Since 2011, Herren speaks at 250 schools each year to share how his poor behaviors led him to rock bottom and the struggle of paving a new path to sobriety. His inclination towards unhealthy behaviors began in high school, an experience which was defined largely by the use of marijuana and alcohol.  

“There’s definitely an environment in high school that fosters the idea that drinking is just part of growing up and isn’t a big deal, but Chris really reiterated his point that even alcohol can start you on a bad path similar to his,” senior Cate Pearce said.

Although Herren had a promising future as a professional athlete, he grew up in an unstable household and was surrounded by friends and family who faced drug and alcohol addiction. Hence, Herren held onto the hope of having a fulfilling athletic career.

“When I was in middle school I just wanted to play high school [basketball]. When I went to high school, I just wanted to get a Division I scholarship, and then when I got a Division I scholarship, I figured it was over. Somebody told me that you have it in you to become an NBA player,” Herren said.

From the outside, the younger version of Herren seemed like an average teen full of hopes and dreams but graced with talent. As he relished in the excitement of the limelight and his know-it-all confidence, life tested him during his first year at Boston College in 1994.

“Two young girls are sitting in my dorm room with my roommate chopping up lines of cocaine. I never touched cocaine; I had never seen cocaine,” Herren said reminiscently. “[The] two girls in that dorm room said ‘Chris, come sit down, it’s no big deal it’s not going to hurt you.’ I said ‘no, thank you.’ She said, ‘I promise it won’t hurt you. Nothing is going to happen.’ I turned around, sat down in the chair, grabbed a dollar bill and snorted my first line of cocaine at 18 years old.”

Students and staff glared at Herren in awe of his statement, some with tears in their eyes. Herren continued to recollect his early experiences and express that everyone is grappling with some issue that can go unnoticed until one reaches their threshold.

“[Herren’s speech] reminds me that every day, we all walk through the doors of McLean High School with something heavy on our hearts. Everyone is fighting some sort of internal battle or struggle that others may not be aware of,” System of Support Advisor Nick Corsi said. “Whether it is low self-esteem and self-worth, or issues surrounding mental health and social anxiety, it is important for us all to be more accepting of individual differences and to practice strategies that help us to be more comfortable in our own skin. Far too often early warning signs can go untreated, and unhealthy coping strategies can lead to addiction. “

Herren continuously fought internal battles with drug addiction leading to his professional career as an NBA player and later in life as a father. After years of stepping over hurdles and finally entering a realm of sobriety, he reflected upon his actions with concern for future generations.
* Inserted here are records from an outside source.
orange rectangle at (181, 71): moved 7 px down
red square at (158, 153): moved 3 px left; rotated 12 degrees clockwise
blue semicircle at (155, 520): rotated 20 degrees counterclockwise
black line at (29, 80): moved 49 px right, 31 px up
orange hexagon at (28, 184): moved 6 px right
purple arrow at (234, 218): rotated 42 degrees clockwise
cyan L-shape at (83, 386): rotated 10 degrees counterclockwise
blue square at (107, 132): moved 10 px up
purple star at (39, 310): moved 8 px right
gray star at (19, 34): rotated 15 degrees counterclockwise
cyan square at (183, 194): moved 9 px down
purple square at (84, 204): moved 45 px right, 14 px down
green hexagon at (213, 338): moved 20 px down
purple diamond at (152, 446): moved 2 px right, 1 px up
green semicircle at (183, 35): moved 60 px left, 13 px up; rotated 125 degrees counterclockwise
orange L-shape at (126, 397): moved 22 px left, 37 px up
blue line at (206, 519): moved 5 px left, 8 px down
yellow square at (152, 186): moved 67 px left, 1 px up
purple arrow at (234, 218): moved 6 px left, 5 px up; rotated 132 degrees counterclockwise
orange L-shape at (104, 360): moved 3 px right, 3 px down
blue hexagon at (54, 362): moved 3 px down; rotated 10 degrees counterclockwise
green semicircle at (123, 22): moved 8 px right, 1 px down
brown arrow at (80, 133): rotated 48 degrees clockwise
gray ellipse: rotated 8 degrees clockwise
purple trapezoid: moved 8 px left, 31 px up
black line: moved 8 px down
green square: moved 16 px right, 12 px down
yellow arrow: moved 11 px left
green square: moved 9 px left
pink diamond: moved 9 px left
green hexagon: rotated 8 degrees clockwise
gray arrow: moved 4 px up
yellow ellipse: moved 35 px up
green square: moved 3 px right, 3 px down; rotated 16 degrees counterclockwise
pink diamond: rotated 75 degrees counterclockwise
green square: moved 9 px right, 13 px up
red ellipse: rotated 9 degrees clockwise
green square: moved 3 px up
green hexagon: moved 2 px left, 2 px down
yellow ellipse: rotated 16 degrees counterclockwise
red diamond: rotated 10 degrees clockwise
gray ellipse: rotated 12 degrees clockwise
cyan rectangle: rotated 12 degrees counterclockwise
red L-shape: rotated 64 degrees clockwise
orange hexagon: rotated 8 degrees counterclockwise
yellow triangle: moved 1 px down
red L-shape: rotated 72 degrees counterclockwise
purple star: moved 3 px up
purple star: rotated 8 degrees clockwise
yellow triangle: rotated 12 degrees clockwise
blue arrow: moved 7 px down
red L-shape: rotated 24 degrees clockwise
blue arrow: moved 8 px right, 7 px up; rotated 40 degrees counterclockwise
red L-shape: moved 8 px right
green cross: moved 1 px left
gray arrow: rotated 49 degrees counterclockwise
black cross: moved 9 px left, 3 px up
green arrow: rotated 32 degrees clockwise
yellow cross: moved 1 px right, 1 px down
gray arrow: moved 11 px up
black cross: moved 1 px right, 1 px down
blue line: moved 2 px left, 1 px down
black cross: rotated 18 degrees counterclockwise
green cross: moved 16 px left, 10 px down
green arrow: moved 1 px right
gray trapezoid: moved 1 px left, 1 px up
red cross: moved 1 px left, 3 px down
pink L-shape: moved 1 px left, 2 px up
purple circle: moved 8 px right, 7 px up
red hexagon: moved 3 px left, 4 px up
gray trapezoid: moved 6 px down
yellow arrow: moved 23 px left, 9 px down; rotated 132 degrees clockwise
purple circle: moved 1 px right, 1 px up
“If you don’t want it for them, why do you want it for you?” Herren expressed when discussing the purpose of being a role model.

Over the past few years, McLean has combatted a drug culture, marijuana in particular. Many factors play into the interest in drugs, such as experimentation and boredom.

“I think kids participate in drugs because they need to feel some type of release. It can be from school, issues with family or friends. I think that’s the reason for kids doing drugs, instead of trying to be cool. It’s honestly super sad to hear that they need to relieve any type of pain or stress they’re feeling with drugs,” junior Katelyn Long said.

Herren reminded students that there is always someone who is coping with pain of some sort, but do not know how to manage it. At times, this can lead to adverse decisions.  

“Unfortunately, every high school I go to there’s kids struggling…and the saddest part about this is I’ll get an email from your friends, they won’t say to you what they say to me,” Herren said.

Opening a door to unhealthy behaviors results in an escapable path, one of which Herren spent nearly 20 years trying to avoid.

“Advice he suggested is that we place more emphasis on the ‘first days’ and not the ‘worst days.’ To me, this suggests the importance of not opening that first door to drug use, because you may not be able to close it,” Corsi said.

As a community, McLean can reiterate Herren’s message and reshape the support students have for one another, alongside the diminishment of McLean’s drug culture.

“If one of my friends were going through this, I would tell them that they don’t have to do drugs and alcohol. If they are struggling, they can always come to me for help. I will always try to help them to the best of my ability,” Long said.

A bright future should not settle in the darkness of drugs or alcohol, but instead, flourish in the light of optimism and advocation of change.